┌──

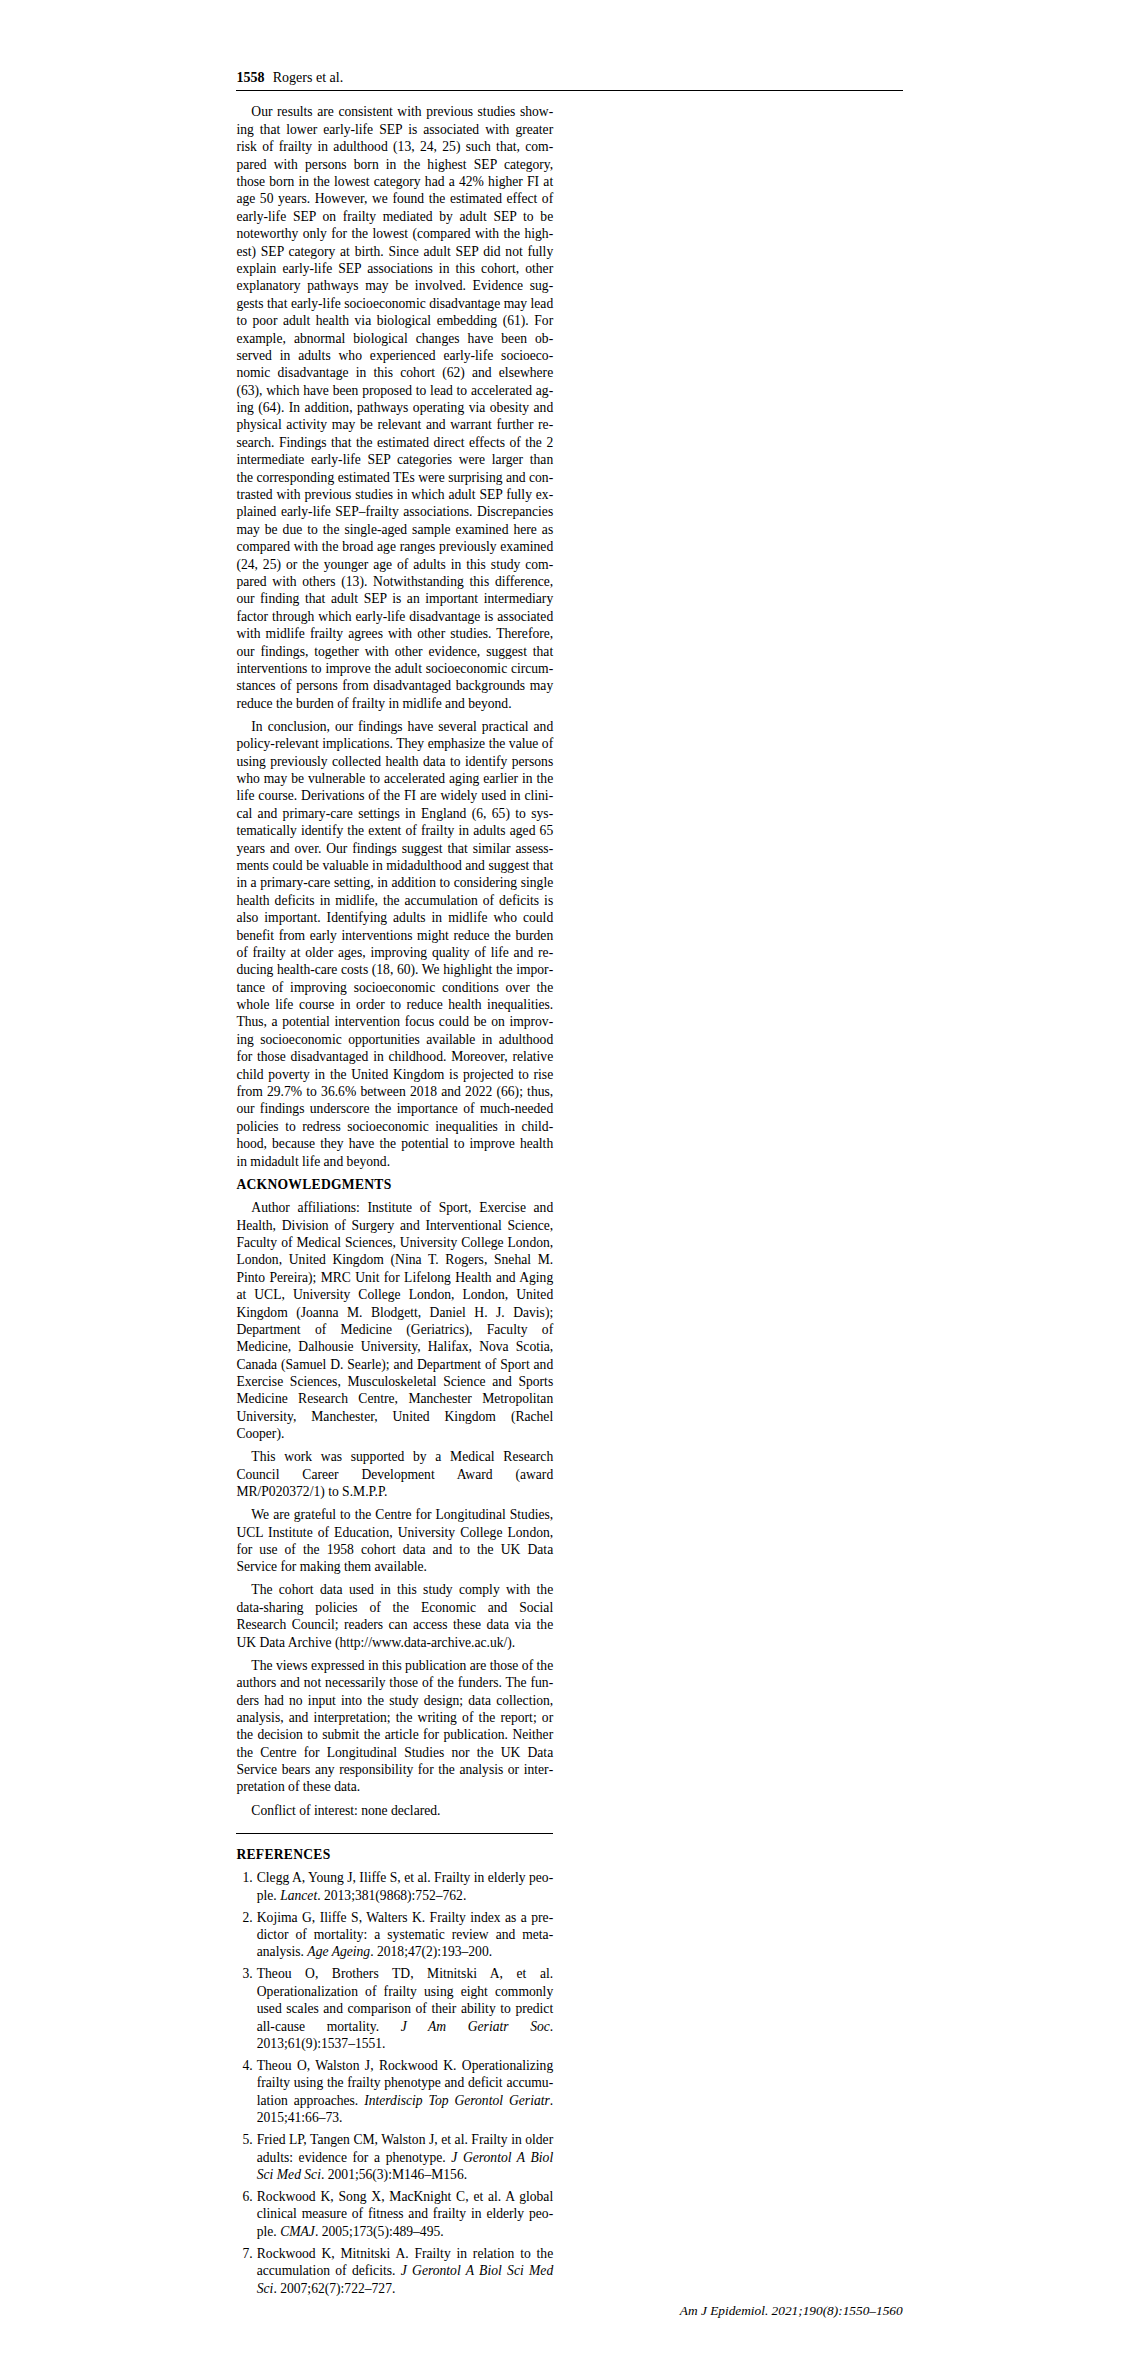1558 Rogers et al.
Our results are consistent with previous studies showing that lower early-life SEP is associated with greater risk of frailty in adulthood (13, 24, 25) such that, compared with persons born in the highest SEP category, those born in the lowest category had a 42% higher FI at age 50 years. However, we found the estimated effect of early-life SEP on frailty mediated by adult SEP to be noteworthy only for the lowest (compared with the highest) SEP category at birth. Since adult SEP did not fully explain early-life SEP associations in this cohort, other explanatory pathways may be involved. Evidence suggests that early-life socioeconomic disadvantage may lead to poor adult health via biological embedding (61). For example, abnormal biological changes have been observed in adults who experienced early-life socioeconomic disadvantage in this cohort (62) and elsewhere (63), which have been proposed to lead to accelerated aging (64). In addition, pathways operating via obesity and physical activity may be relevant and warrant further research. Findings that the estimated direct effects of the 2 intermediate early-life SEP categories were larger than the corresponding estimated TEs were surprising and contrasted with previous studies in which adult SEP fully explained early-life SEP–frailty associations. Discrepancies may be due to the single-aged sample examined here as compared with the broad age ranges previously examined (24, 25) or the younger age of adults in this study compared with others (13). Notwithstanding this difference, our finding that adult SEP is an important intermediary factor through which early-life disadvantage is associated with midlife frailty agrees with other studies. Therefore, our findings, together with other evidence, suggest that interventions to improve the adult socioeconomic circumstances of persons from disadvantaged backgrounds may reduce the burden of frailty in midlife and beyond.
In conclusion, our findings have several practical and policy-relevant implications. They emphasize the value of using previously collected health data to identify persons who may be vulnerable to accelerated aging earlier in the life course. Derivations of the FI are widely used in clinical and primary-care settings in England (6, 65) to systematically identify the extent of frailty in adults aged 65 years and over. Our findings suggest that similar assessments could be valuable in midadulthood and suggest that in a primary-care setting, in addition to considering single health deficits in midlife, the accumulation of deficits is also important. Identifying adults in midlife who could benefit from early interventions might reduce the burden of frailty at older ages, improving quality of life and reducing health-care costs (18, 60). We highlight the importance of improving socioeconomic conditions over the whole life course in order to reduce health inequalities. Thus, a potential intervention focus could be on improving socioeconomic opportunities available in adulthood for those disadvantaged in childhood. Moreover, relative child poverty in the United Kingdom is projected to rise from 29.7% to 36.6% between 2018 and 2022 (66); thus, our findings underscore the importance of much-needed policies to redress socioeconomic inequalities in childhood, because they have the potential to improve health in midadult life and beyond.
ACKNOWLEDGMENTS
Author affiliations: Institute of Sport, Exercise and Health, Division of Surgery and Interventional Science, Faculty of Medical Sciences, University College London, London, United Kingdom (Nina T. Rogers, Snehal M. Pinto Pereira); MRC Unit for Lifelong Health and Aging at UCL, University College London, London, United Kingdom (Joanna M. Blodgett, Daniel H. J. Davis); Department of Medicine (Geriatrics), Faculty of Medicine, Dalhousie University, Halifax, Nova Scotia, Canada (Samuel D. Searle); and Department of Sport and Exercise Sciences, Musculoskeletal Science and Sports Medicine Research Centre, Manchester Metropolitan University, Manchester, United Kingdom (Rachel Cooper).
This work was supported by a Medical Research Council Career Development Award (award MR/P020372/1) to S.M.P.P.
We are grateful to the Centre for Longitudinal Studies, UCL Institute of Education, University College London, for use of the 1958 cohort data and to the UK Data Service for making them available.
The cohort data used in this study comply with the data-sharing policies of the Economic and Social Research Council; readers can access these data via the UK Data Archive (http://www.data-archive.ac.uk/).
The views expressed in this publication are those of the authors and not necessarily those of the funders. The funders had no input into the study design; data collection, analysis, and interpretation; the writing of the report; or the decision to submit the article for publication. Neither the Centre for Longitudinal Studies nor the UK Data Service bears any responsibility for the analysis or interpretation of these data.
Conflict of interest: none declared.
REFERENCES
Clegg A, Young J, Iliffe S, et al. Frailty in elderly people. Lancet. 2013;381(9868):752–762.
Kojima G, Iliffe S, Walters K. Frailty index as a predictor of mortality: a systematic review and meta-analysis. Age Ageing. 2018;47(2):193–200.
Theou O, Brothers TD, Mitnitski A, et al. Operationalization of frailty using eight commonly used scales and comparison of their ability to predict all-cause mortality. J Am Geriatr Soc. 2013;61(9):1537–1551.
Theou O, Walston J, Rockwood K. Operationalizing frailty using the frailty phenotype and deficit accumulation approaches. Interdiscip Top Gerontol Geriatr. 2015;41:66–73.
Fried LP, Tangen CM, Walston J, et al. Frailty in older adults: evidence for a phenotype. J Gerontol A Biol Sci Med Sci. 2001;56(3):M146–M156.
Rockwood K, Song X, MacKnight C, et al. A global clinical measure of fitness and frailty in elderly people. CMAJ. 2005;173(5):489–495.
Rockwood K, Mitnitski A. Frailty in relation to the accumulation of deficits. J Gerontol A Biol Sci Med Sci. 2007;62(7):722–727.
Am J Epidemiol. 2021;190(8):1550–1560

└──

## WHAT TO DO
Exactly and exclusively, repeat the lines from the line that contains "Rockwood K, Song" through the end of the records, both ends included.

## FINAL ANSWER
Rockwood K, Song X, MacKnight C, et al. A global clinical measure of fitness and frailty in elderly people. CMAJ. 2005;173(5):489–495.
Rockwood K, Mitnitski A. Frailty in relation to the accumulation of deficits. J Gerontol A Biol Sci Med Sci. 2007;62(7):722–727.
Am J Epidemiol. 2021;190(8):1550–1560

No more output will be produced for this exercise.